## TASKS TO CARRY OUT
- a) In the tribute passage below, whose disciple was Chief Ayo Adebanjo?
- b) Repeat word for word everything in the tribute passage below from "A true leader" down to "and social justice.".

## READING PASSAGE
-.-.-

A true leader does not retreat; and Clark never did. Even at 97, Pa Clark was still always on television screen, pontificating, advocating, teaching, directing and crusading for good governance, restructuring and a strong Nigerian nation. His life was a testament to the words of the legendary poet, Dylan Thomas, who wrote: “Do not go gentle into that good night. Rage, rage against the dying of the light.” Clark never surrendered to injustice. And though death has claimed him, his voice will continue to echo in every struggle for equity in Nigeria. His light will continue to illuminate dark paths towards national resurgimento, restructuring, equity, egalitarianism and social justice.
AYO ADEBANJO: THE ETERNAL FLAME OF IDEOLOGY
Chief Ayo Adebanjo, on the other hand, was the embodiment of ideological purity. As a disciple of Chief Obafemi Awolowo, he stood firmly by the principles of federalism, free education, and self-determination. His words carried the weight of history. His defiance against injustice never wavered; and his belief in a restructured Nigeria remained unshaken even in his final days. He was, as Marcus Garvey once said, “a lion who did not live to entertain hyenas.”

-.-.-

## DATA SEGMENT
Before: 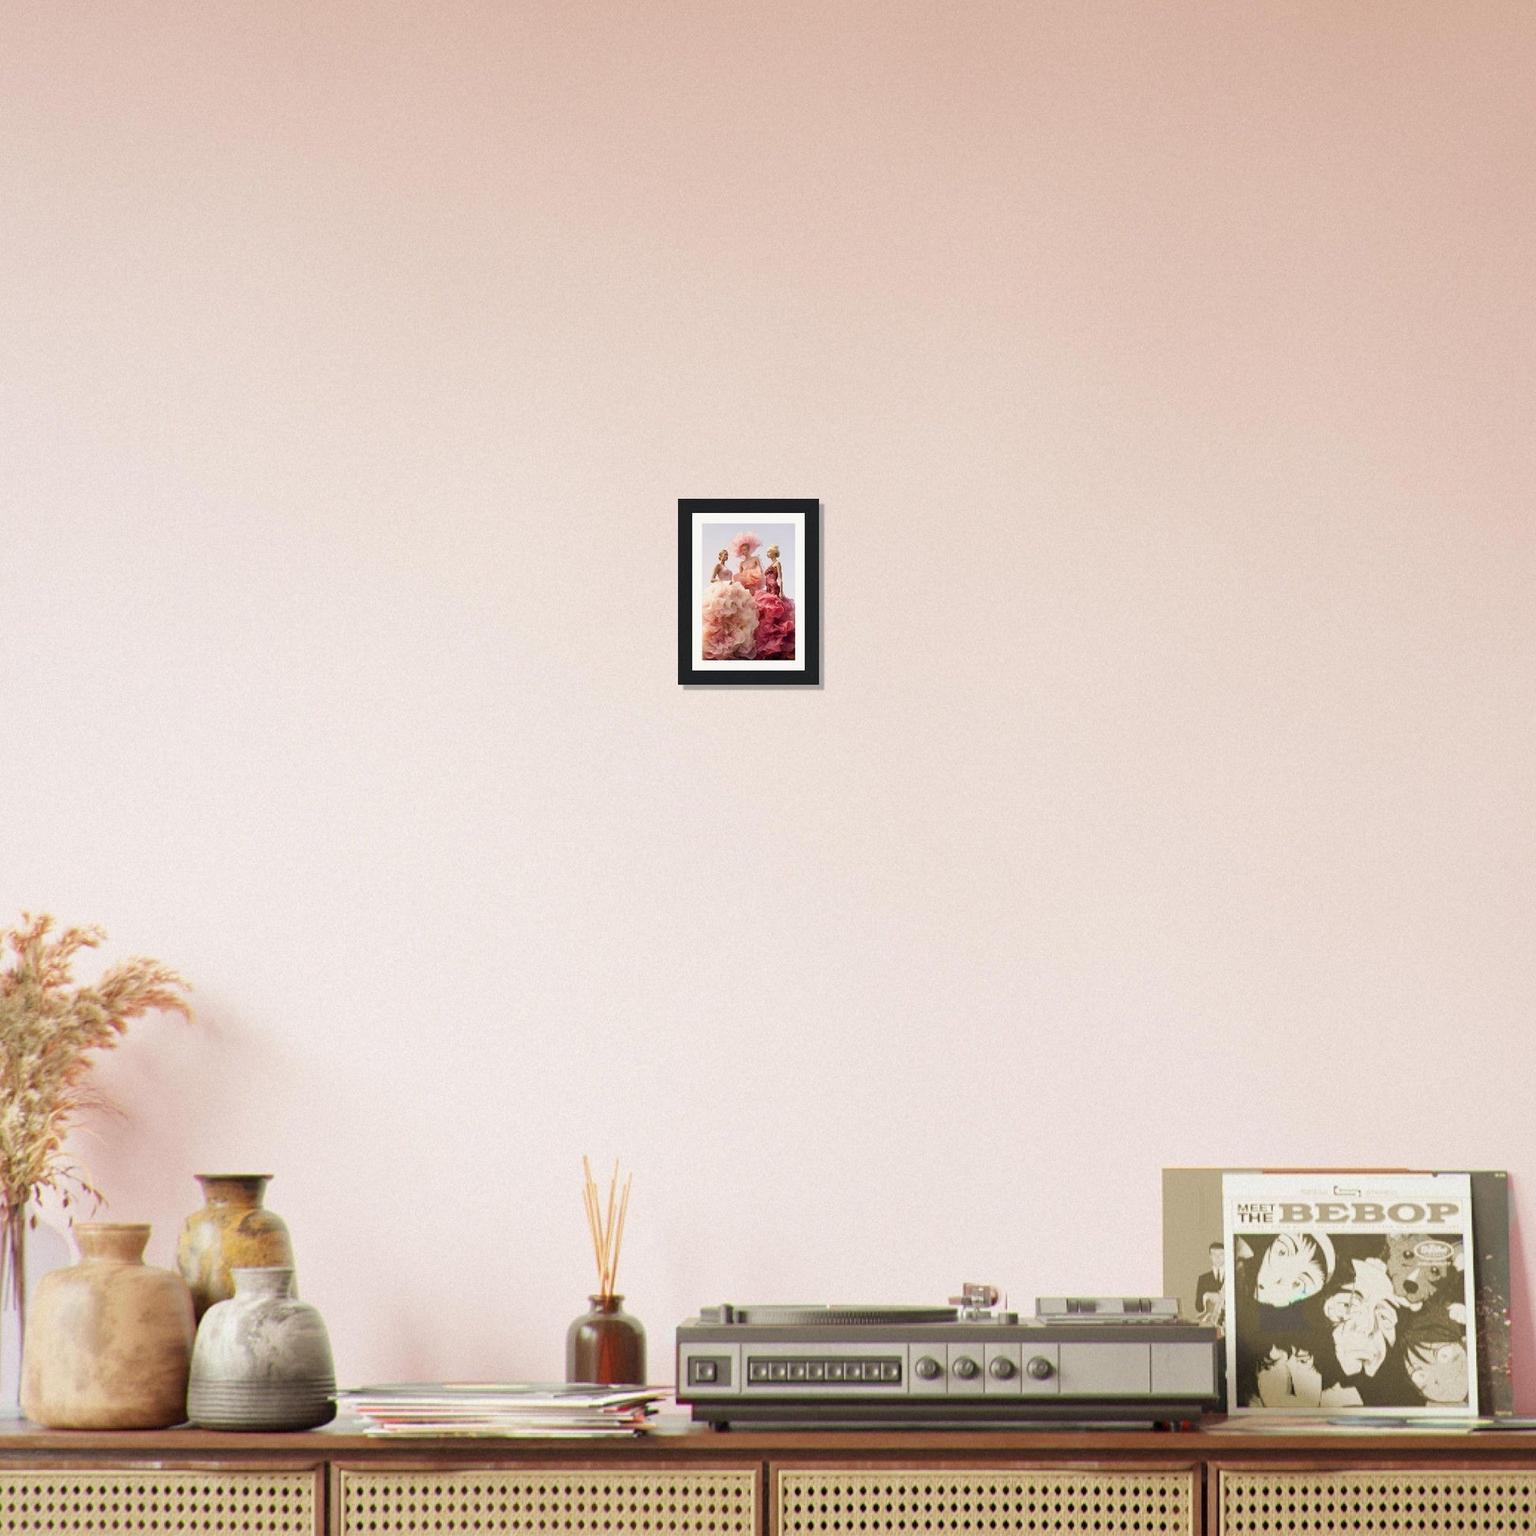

-.-.-

## SET OF ANSWERS
- a) Chief Obafemi Awolowo.

- b)
A true leader does not retreat; and Clark never did. Even at 97, Pa Clark was still always on television screen, pontificating, advocating, teaching, directing and crusading for good governance, restructuring and a strong Nigerian nation. His life was a testament to the words of the legendary poet, Dylan Thomas, who wrote: “Do not go gentle into that good night. Rage, rage against the dying of the light.” Clark never surrendered to injustice. And though death has claimed him, his voice will continue to echo in every struggle for equity in Nigeria. His light will continue to illuminate dark paths towards national resurgimento, restructuring, equity, egalitarianism and social justice.